The streets were of course empty, as well as the Emergency room when we arrived, all three of us breathless to varying degrees. Within minutes, they had him hooked up to a breathing machine, and within a few more, were able to tell us that he was suffering from nothing more than a sudden and very severe case of croup. This surprised us both, seeing as he had never had any problems with respiratory illness before, and the severity and suddenness of the attack had taken us completely unaware.
But it was a relief as well, having such an obvious answer and the means to fix the problem quickly. They said they wanted to keep him for observation for a few hours, so needless to say we were exhausted when we were finally discharged and went back home. Christian was all right, but I went to sleep with a sense of foreboding, hearing the rain begin outside again and wondering just what the next day would bring.

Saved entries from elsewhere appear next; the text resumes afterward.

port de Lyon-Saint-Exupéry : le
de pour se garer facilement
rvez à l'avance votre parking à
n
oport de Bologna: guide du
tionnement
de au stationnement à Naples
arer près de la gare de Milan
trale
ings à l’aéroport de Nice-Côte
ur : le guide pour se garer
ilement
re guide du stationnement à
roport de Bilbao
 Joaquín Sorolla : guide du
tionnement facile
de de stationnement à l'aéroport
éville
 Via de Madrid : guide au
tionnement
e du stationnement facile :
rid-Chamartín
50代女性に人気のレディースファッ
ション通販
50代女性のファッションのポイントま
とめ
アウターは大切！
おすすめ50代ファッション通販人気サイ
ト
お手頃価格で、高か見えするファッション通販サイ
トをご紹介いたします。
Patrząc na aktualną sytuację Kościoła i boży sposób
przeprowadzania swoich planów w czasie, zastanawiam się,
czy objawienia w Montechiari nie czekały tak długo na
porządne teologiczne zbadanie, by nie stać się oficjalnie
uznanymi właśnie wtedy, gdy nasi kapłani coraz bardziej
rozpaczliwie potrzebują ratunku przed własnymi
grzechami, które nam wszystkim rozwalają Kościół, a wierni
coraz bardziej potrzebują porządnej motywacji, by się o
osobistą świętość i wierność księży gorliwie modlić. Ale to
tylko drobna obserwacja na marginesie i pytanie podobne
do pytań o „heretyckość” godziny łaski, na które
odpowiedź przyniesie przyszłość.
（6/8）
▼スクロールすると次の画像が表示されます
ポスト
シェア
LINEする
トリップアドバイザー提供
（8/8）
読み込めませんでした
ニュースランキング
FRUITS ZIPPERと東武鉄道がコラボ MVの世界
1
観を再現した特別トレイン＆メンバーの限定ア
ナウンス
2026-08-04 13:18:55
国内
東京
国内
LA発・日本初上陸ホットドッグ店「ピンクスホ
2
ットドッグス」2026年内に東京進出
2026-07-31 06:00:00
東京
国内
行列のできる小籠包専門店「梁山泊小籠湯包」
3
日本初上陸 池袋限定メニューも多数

But when we woke up (a little later than usual) it was to a morning so glorious that it felt as if the sun were brand new. The sky was so blue and free of clouds, the air so clean, with the oppressive, stormy mugginess gone. And optimism, in spite of everything that had happened, rose up in my heart.
Things seemed so inexplicably hopeful that aside from being thankful my youngest boy was all right, there was joy to be found even in the mundane tasks ahead of me- making breakfast, teaching school, taking out old windows and restoring them, mowing a yard and then keeping my baby from eating the grass- even walking up the gravel walk we had made the day before that now kept the residual mud at bay.
It felt like an unmerited gift, this peace that had descended in the face of trouble- a gift from God, granted no doubt on behalf of the many prayers that I know have been going up for me and my family of late. Goodness knows, my own prayers lately have been full of little more than despair and hopelessness.
And I realized, in a way I never have before, just how important those prayers are going to be if we are going to see this thing through- that though I have been so worried about the needed labor and money, it will all be given in vain if my faith is weak and I allow depression to creep in, sapping my energy and determination and putting limitations on what I think God can and can’t do.
And so we have pushed on in the strength that I now know only God can give. Progress has been small but it has been there. And Lord willing, tomorrow, the first work party begins.